Simone HEILGENDORFF, born in Leverkusen-Opladen (Germany), is a musicologist and an accomplished violist. Currently she is University Professor of Applied Musicology and head of the Department of Musicology at Klagenfurt University (Austria) (http://www.uni-klu.ac.at/muwi/inhalt/1.htm).  She is also head of the study program in Applied Musicology (BA, MA), which is offered in cooperation with the Carinthian State Conservatory. Dr. Heilgendorff studied Musicology, Philosophy, and Psychology (Dr. phil., Humboldt University Berlin/Germany), as well as Viola (Master of Music, Univ. of Michigan Ann Arbor/USA) in Freiburg, Zurich, Ann Arbor, and in Berlin. Since 1993 she has been teaching in several colleges and universities with an emphasis on the mediation of scholarly and artistic practice. Simone Heilgendorff is on the advisory board of the John Cage Organ Project in Halberstadt (Germany) (http://www.john-cage.halberstadt.de). As a violist she is active as a founding member of the Berlin-based Kairos Quartet (http://www.kairosquartett.de/), which specializes in New Music. Dr. Heilgendorff's research interests as well as her publications (texts and CDs) are centered on New Music and music of the Baroque period, focusing on musical analysis, analysis of   cultural connotations,  performance practice, and the culture of musical interpretation.

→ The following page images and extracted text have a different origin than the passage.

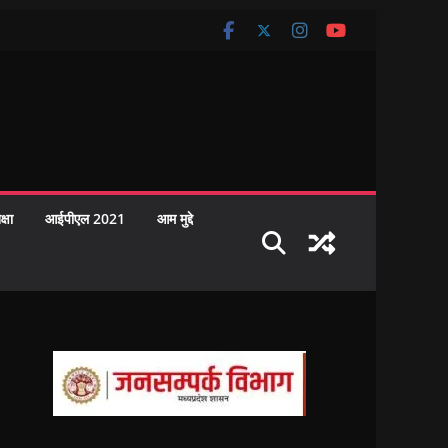
क्षा
आईपीएल 2021
आम मुद्दे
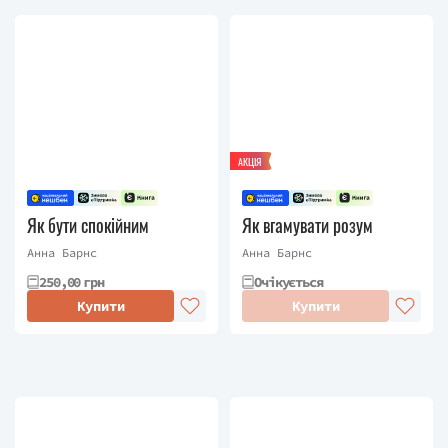
АКЦІЯ
Як бути спокійним
Як вгамувати розум
Анна Барнс
Анна Барнс
250,00 грн
Очікується
Купити
Купити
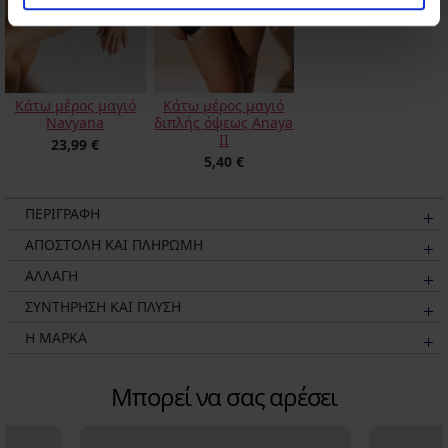
Κάτω μέρος μαγιό
Κάτω μέρος μαγιό
Navyana
διπλής όψεως Anaya
II
23,99 €
5,40 €
ΠΕΡΙΓΡΑΦΗ
ΑΠΟΣΤΟΛΗ ΚΑΙ ΠΛΗΡΩΜΗ
ΑΛΛΑΓΗ
ΣΥΝΤΗΡΗΣΗ ΚΑΙ ΠΛΥΣΗ
Η ΜΆΡΚΑ
Μπορεί να σας αρέσει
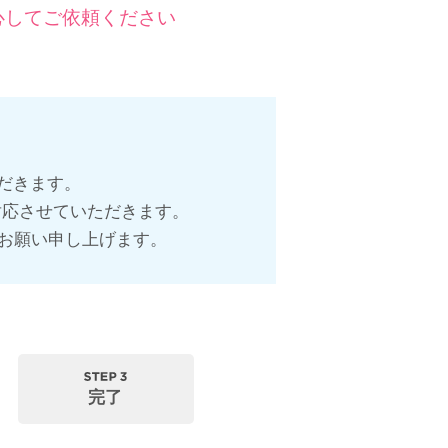
心してご依頼ください
ただきます。
対応させていただきます。
お願い申し上げます。
完了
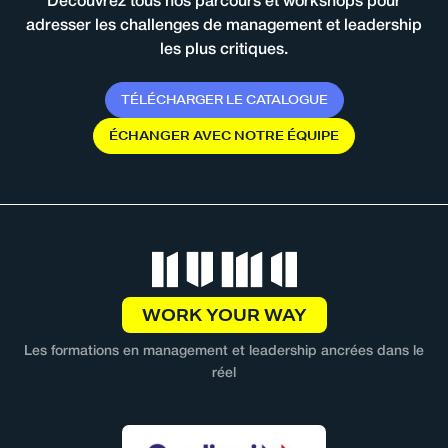
Découvrez tous nos parcours et workshops pour
adresser les challenges de management et leadership
les plus critiques.
T
É
L
É
C
H
A
R
G
E
R
L
E
C
A
T
A
L
O
G
U
E
É
C
H
A
N
G
E
R
A
V
E
C
N
O
T
R
E
É
Q
U
I
P
E
WORK YOUR WAY
Les formations en management et leadership ancrées dans le
réel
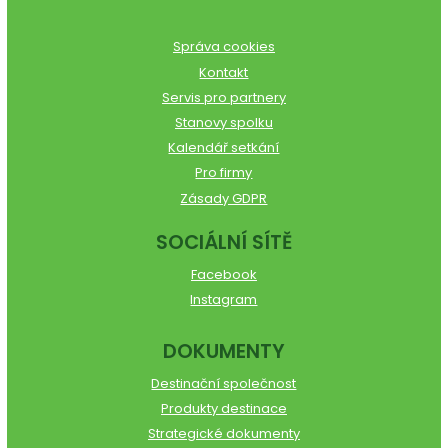
Správa cookies
Kontakt
Servis pro partnery
Stanovy spolku
Kalendář setkání
Pro firmy
Zásady GDPR
SOCIÁLNÍ SÍTĚ
Facebook
Instagram
DOKUMENTY
Destinační společnost
Produkty destinace
Strategické dokumenty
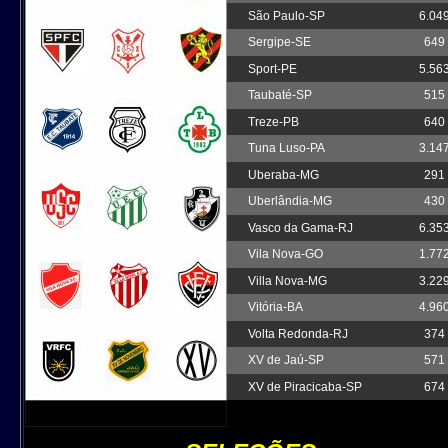
São Paulo-SP
6.04
Sergipe-SE
649
Sport-PE
5.56
Taubaté-SP
515
Treze-PB
640
Tuna Luso-PA
3.14
Uberaba-MG
291
Uberlândia-MG
430
Vasco da Gama-RJ
6.35
Vila Nova-GO
1.77
Villa Nova-MG
3.22
Vitória-BA
4.96
Volta Redonda-RJ
374
XV de Jaú-SP
571
XV de Piracicaba-SP
674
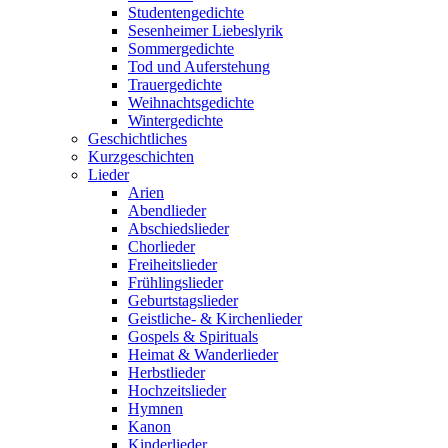
Studentengedichte
Sesenheimer Liebeslyrik
Sommergedichte
Tod und Auferstehung
Trauergedichte
Weihnachtsgedichte
Wintergedichte
Geschichtliches
Kurzgeschichten
Lieder
Arien
Abendlieder
Abschiedslieder
Chorlieder
Freiheitslieder
Frühlingslieder
Geburtstagslieder
Geistliche- & Kirchenlieder
Gospels & Spirituals
Heimat & Wanderlieder
Herbstlieder
Hochzeitslieder
Hymnen
Kanon
Kinderlieder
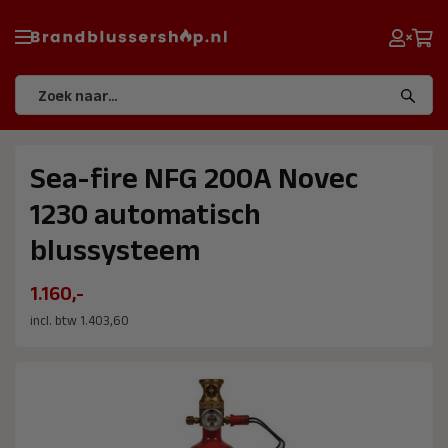
Sea-fire NFG 200A Novec
1230 automatisch
blussysteem
1.160,-
incl. btw 1.403,60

Liza LIM's work is focused on the area of intercultural exchange, looking particularly at Chinese and Australian Indigenous art, aesthetics and ritual culture. Recent commissions include LA Philharmonic, Ensemble InterContemporain, ELISION, Salzburg Festival, Festival d’Automne Paris, Lucerne Festival, SWR and Bavarian Radio Orchestras.  Awards recognizing Lim's work include Australia's leading composition prize, the Paul Lowin Award for orchestral composition, the Fromm Foundation, the Ian Potter Foundation,  Australia Council Fellowships, and a DAAD Artist-in-residence grant to live and work in Berlin in 2007. Lim earned her Doctor of Philosophy from the University of Queensland, her Master of Music from Melbourne University, and her Bachelor of Arts from the Victorian College of the Arts. Her music is published by Ricordi (Milan, London & Munich).  She is Professor of Composition at the University of Huddersfield, UK.

Thmoas SCHÄFER, Director of Internationales Musikinstitut Darmstadt. Born 1967 in Hamburg. Studied Musicology, Literature and Philosophy at the University of Hamburg. PhD. 1997 at Humboldt University Berlin. 1998/99 postdoctoral studies at Hamburg University, simultaneously  producer for contemporary music at North German Radio in Hamburg. 2000-07 curator for the festivals Wien Modern, Hörgänge, and responsible for the new music activities at Konzerthaus Vienna (e.g., the concert series "generator").